But be wary of analysts who try to take this complexity argument too far. It’s true that any snapshot of public opinion from a poll is imperfect. It is not true that if you scratch only under poll results deeply enough, you will discover the American people actually take a clear side on abortion. By any objective measure, the country is conflicted.

Ed Kilgore, argues, however, that the public is not quite so conflicted as Leonhardt makes it sound:

Leonhardt’s conclusion is that the complexity of public opinion on abortion shouldn’t obscure the fundamental fact that Americans (or at least a large plurality of them) are deeply “conflicted” on abortion policy. That’s true if the any position other than absolute support for or opposition to legal abortion in every circumstance is considered “conflicted.” But I’d say majority support for a regime of legal early-term abortion without restrictions and legal late-term abortions if they meet several “why” exceptions—including rape, incest, and most crucially life and health of the woman—is reasonably clear and consistent, even if antichoicers manage to come up with devious ways to undermine that regime. Since that remains the constitutional status quo and thus (at the federal level, at least) the law of the land, the “deeply divided” and “conflicted” CW about abortion opinion misses the mark.

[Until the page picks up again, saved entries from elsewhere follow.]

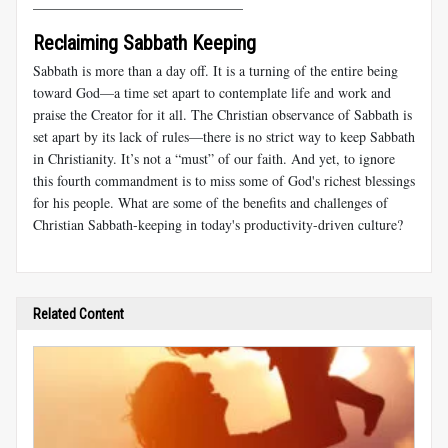
______________________________
Reclaiming Sabbath Keeping
Sabbath is more than a day off. It is a turning of the entire being
toward God—a time set apart to contemplate life and work and
praise the Creator for it all. The Christian observance of Sabbath is
set apart by its lack of rules—there is no strict way to keep Sabbath
in Christianity. It’s not a “must” of our faith. And yet, to ignore
this fourth commandment is to miss some of God's richest blessings
for his people. What are some of the benefits and challenges of
Christian Sabbath-keeping in today's productivity-driven culture?
Related Content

I think Kilgore is mostly right here, but it’s still not that simple.  The fact that a majority of Americans oppose legal abortion because “the woman does not want any more children” or because “she cannot afford a child” speaks to the conflicting attitudes held by many Americans.  Ask if a first trimester abortion should be legal and you get, “yes!”  Ask if a woman should be able to have an abortion just because she wants one (which, of course, is overwhelmingly likely to occur in the 1st trimester) and you get, “no!”  Here’s the 2010 GSS



Truth is, when push comes to shove, I think policy-wise, there is a pretty decent consensus for the (mostly) status quo, but it’s a conflicted status quo.  Most Americans do think 1st trimester abortion should be legal, but they clearly think a woman should have a good reason for it– though, I suspect when pushed, most would back down on codifying “good reason” into law.